The flight to Hiroshima was only an hour and a quarter, and we were soon landing. Though it is called 'Hiroshima International', it is one of many white elephant airports around the country and only sees a handful of flights a day, nearly all domestic. After a quick lunch in the terminal we were soon on the road, and Emily went to sleep after twenty minutes of chattering incessantly. Despite being near the famous bomb-blasted city, our goal was Tomonoura, a quaint village on the coast of the Inland Sea, the body of water between western Honshu, Kyushu and Shikoku islands. This sea is home to over three thousand islands and is very picturesque.
In one town we had to stop at a level crossing as the lights had just started to flash and the warning sound was being given. We were astonished and alarmed to see a woman on a bicycle with two kids in front and back seats ignore the warnings and duck the first descending gate to pedal across. By the time she got to the other side the second barrier had come down and then she got the cycle wheels stuck on the tracks. It was rapidly becoming a scary situation, but luckily for her there was a lot of lead time between the gates coming down and the train passing; someone somewhere must have had manual control of the barrier because the one by her was then raised a little so she could get out. She laughed nervously once clear; I felt like I wanted to slap her for taking such a stupid risk. It was not that surprising though. People here are given very mixed messages about risk-taking, with a paternalistic state that issues countless safety warnings but puts cartoons where there should be a modicum of respect, like police boxes and fire engines; witness this pink rabbit safety barrier, which is not an unusual sight.
We found Tomonoura to be a fiendish place to drive, with little passing space for the heavy two-way traffic and also really busy with pedestrians sharing the narrow roads through the old village. I was glad that it was Nick driving, though he was having flashbacks to the dented door on Christmas Day. After some trouble locating the free car park, with Emily awake and agitated, we finally got there and gratefully piled out. Along the quayside we found lots of fish drying on racks, including some gross baby octopus coated in miso sauce.
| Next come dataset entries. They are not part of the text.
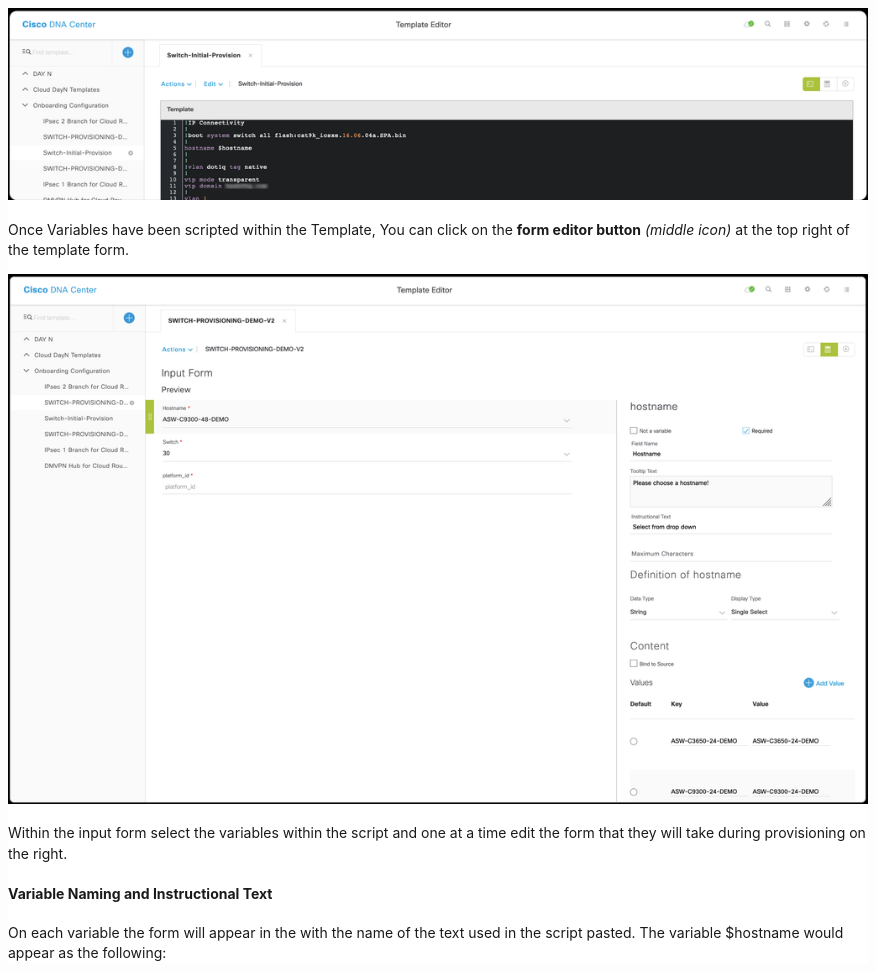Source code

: ![json](../ASSETS/TUTORIALS/TEMPLATEEDITOR/TemplateEditor.png?raw=true "Import JSON")

Once Variables have been scripted within the Template, You can click on the **form editor button** *(middle icon)* at the top right of the template form.

![json](../ASSETS/TUTORIALS/TEMPLATEEDITOR/Input-Form.png?raw=true "Import JSON")

Within the input form select the variables within the script and one at a time edit the form that they will take during provisioning on the right.

#### Variable Naming and Instructional Text

On each variable the form will appear in the with the name of the text used in the script pasted. The variable $hostname would appear as the following:
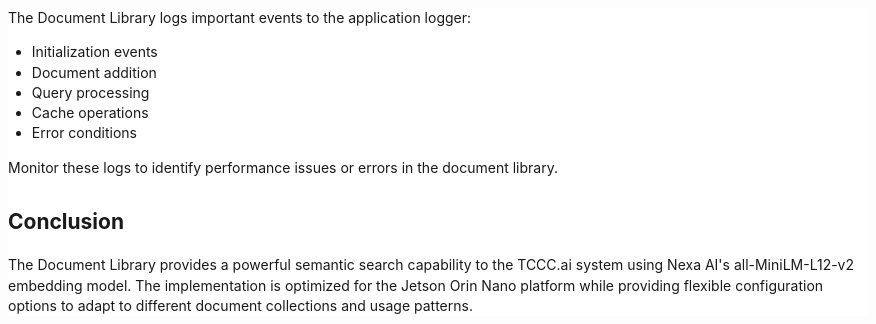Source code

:The Document Library logs important events to the application logger:

- Initialization events
- Document addition
- Query processing
- Cache operations
- Error conditions

Monitor these logs to identify performance issues or errors in the document library.

## Conclusion

The Document Library provides a powerful semantic search capability to the TCCC.ai system using Nexa AI's all-MiniLM-L12-v2 embedding model. The implementation is optimized for the Jetson Orin Nano platform while providing flexible configuration options to adapt to different document collections and usage patterns.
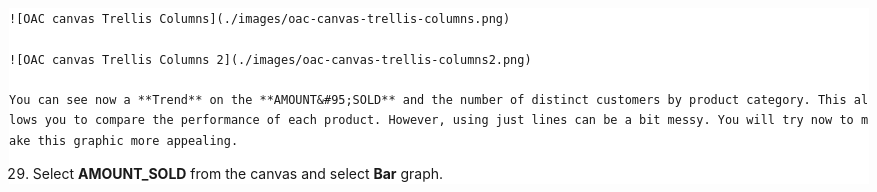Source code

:     ![OAC canvas Trellis Columns](./images/oac-canvas-trellis-columns.png)

    ![OAC canvas Trellis Columns 2](./images/oac-canvas-trellis-columns2.png)

    You can see now a **Trend** on the **AMOUNT&#95;SOLD** and the number of distinct customers by product category. This allows you to compare the performance of each product. However, using just lines can be a bit messy. You will try now to make this graphic more appealing.

29. Select **AMOUNT&#95;SOLD** from the canvas and select **Bar** graph.
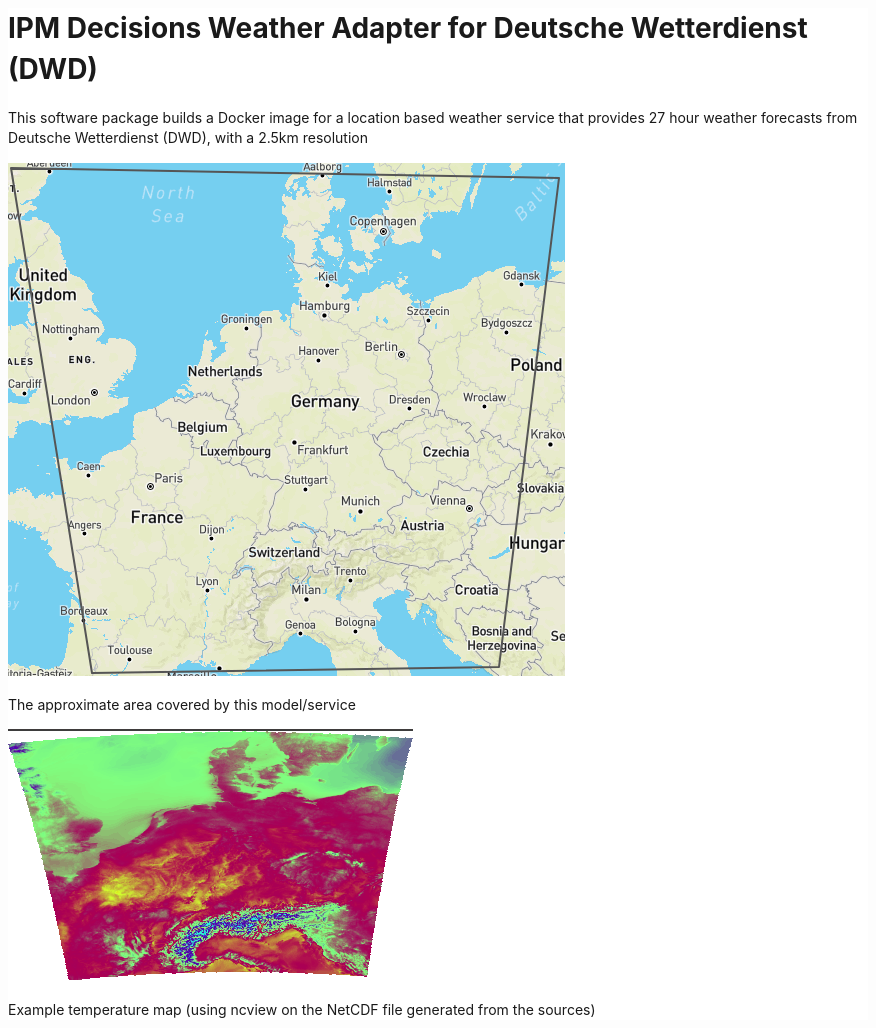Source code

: # IPM Decisions Weather Adapter for Deutsche Wetterdienst (DWD)
This software package builds a Docker image for a location based weather service that provides 27 hour weather forecasts from Deutsche Wetterdienst (DWD), with a 2.5km resolution

![Map showing the covered area](./map.png "map showing the covered area")

The approximate area covered by this model/service

![Example temperature map showing the covered area](./air_temp_ncview.png "Example temperature map showing the covered area")

Example temperature map (using ncview on the NetCDF file generated from the sources)
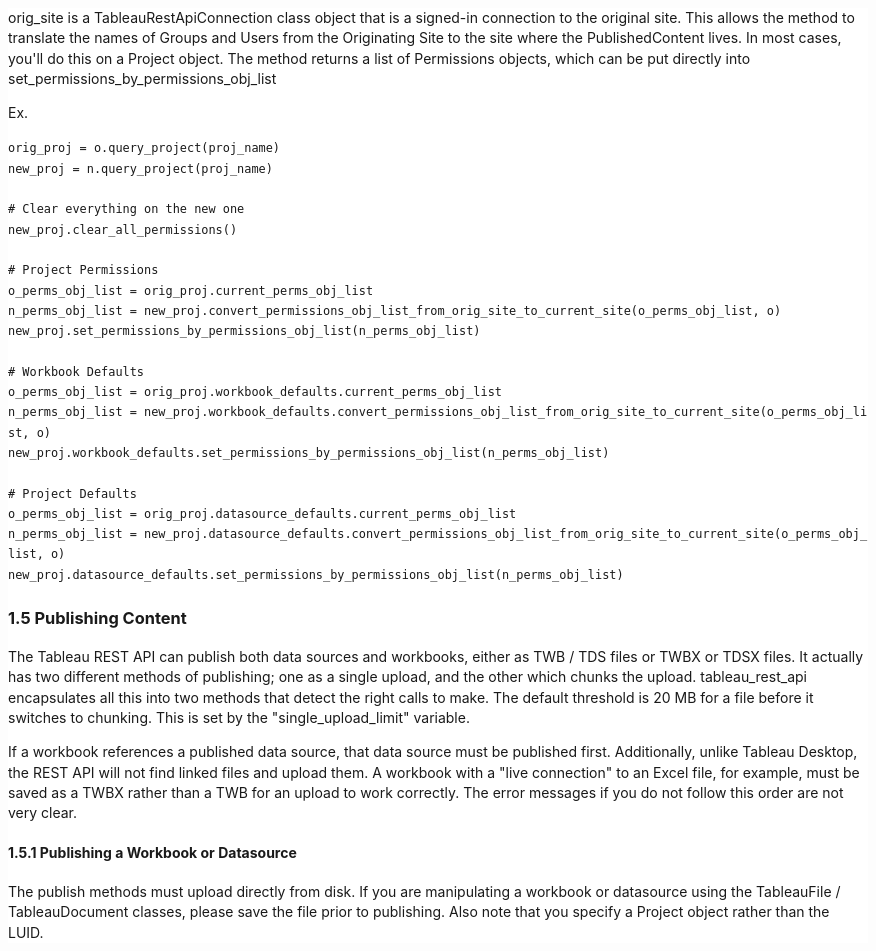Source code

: orig_site is a TableauRestApiConnection class object that is a signed-in connection to the original site. This allows the method to translate the names of Groups and Users from the Originating Site to the site where the PublishedContent lives. In most cases, you'll do this on a Project object. The method returns a list of Permissions objects, which can be put directly into set_permissions_by_permissions_obj_list

Ex.

    orig_proj = o.query_project(proj_name)
    new_proj = n.query_project(proj_name)
    
    # Clear everything on the new one
    new_proj.clear_all_permissions()
    
    # Project Permissions
    o_perms_obj_list = orig_proj.current_perms_obj_list
    n_perms_obj_list = new_proj.convert_permissions_obj_list_from_orig_site_to_current_site(o_perms_obj_list, o)
    new_proj.set_permissions_by_permissions_obj_list(n_perms_obj_list)
    
    # Workbook Defaults
    o_perms_obj_list = orig_proj.workbook_defaults.current_perms_obj_list
    n_perms_obj_list = new_proj.workbook_defaults.convert_permissions_obj_list_from_orig_site_to_current_site(o_perms_obj_list, o)
    new_proj.workbook_defaults.set_permissions_by_permissions_obj_list(n_perms_obj_list)
    
    # Project Defaults
    o_perms_obj_list = orig_proj.datasource_defaults.current_perms_obj_list
    n_perms_obj_list = new_proj.datasource_defaults.convert_permissions_obj_list_from_orig_site_to_current_site(o_perms_obj_list, o)
    new_proj.datasource_defaults.set_permissions_by_permissions_obj_list(n_perms_obj_list)


### 1.5 Publishing Content
The Tableau REST API can publish both data sources and workbooks, either as TWB / TDS files or TWBX or TDSX files. It actually has two different methods of publishing; one as a single upload, and the other which chunks the upload. tableau_rest_api encapsulates all this into two methods that detect the right calls to make. The default threshold is 20 MB for a file before it switches to chunking. This is set by the "single_upload_limit" variable. 

If a workbook references a published data source, that data source must be published first. Additionally, unlike Tableau Desktop, the REST API will not find linked files and upload them. A workbook with a "live connection" to an Excel file, for example, must be saved as a TWBX rather than a TWB for an upload to work correctly. The error messages if you do not follow this order are not very clear. 

#### 1.5.1 Publishing a Workbook or Datasource
The publish methods must upload directly from disk. If you are manipulating a workbook or datasource using the TableauFile / TableauDocument classes, please save the file prior to publishing. Also note that you specify a Project object rather than the LUID.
The owner of these offered us a nibble of one, which Emily shied away from; Nick tried it but he had too masticate it hard. I'm afraid I declined her kind offer too.
Wooded Sensuijima island, where we were to stay overnight, lay a few hundred metres across the water.
Between was a smaller islet topped by a famous two-tiered pagoda with a torii down by the water.
We wandered around the village briefly and had refreshments in a 300 year old house, where they made fresh caramel in a pan over a gas stove for Nick's macchiato . Around the town, Emily was attracting tons of attention, for the first time in ages. Hardly surprising since I only saw one other foreigner the whole time we were there. With the sun fading and the temperatures dropping fast, we rode the miniature pirate boat over to the island, which only took about three minutes to Emily's disappointment. Our accommodation was a kokuminshukusha: a national hotel. Like all of the hotels around the area it was a very ugly building, but inside it had been refurbished quite nicely, and our room was a decent size and with a balcony and a separate tub looking out over the sea, sandy beach and a small island 300m away.
We dumped our stuff then wandered on the beach.
It was feeling chilly by now as the sun was setting, so we didn't stay out there for long. We had booked a private session in the communal bath on the top floor. It would have been a great time to be there if there was a good sunset but it was too cloudy. Emily had to be coaxed to go under the shower and then into the bath, but I inched her in on my lap and she quite liked it, though it was 40C and she soon turned pink.
The name of the dining room might raise a small snigger unless you know that FU in Japanese is always pronounced 'foo'.
Dinner was not as big or interesting as we had thought we would be getting. Nick thought he had asked for the works (kaiseki) but there must have been a misunderstanding. We got braised head of bream, sashimi, various small dishes of vegetable matter and tempura. I had to fill up on rice. Emily wouldn't try anything and just ate the raisin rolls and fruit I had luckily brought. After the meal we were treated to a surprise session of Taiko drumming: something I had always wanted to see in the flesh and hadn't as yet. It was very entertaining; somehow primitive and very stirring. Emily was transfixed while they played their couple of brief but exhausting routines. Despite the excitement she was asleep at 9 and we sat in the entrance lobby of our room talking a while before retiring at 10.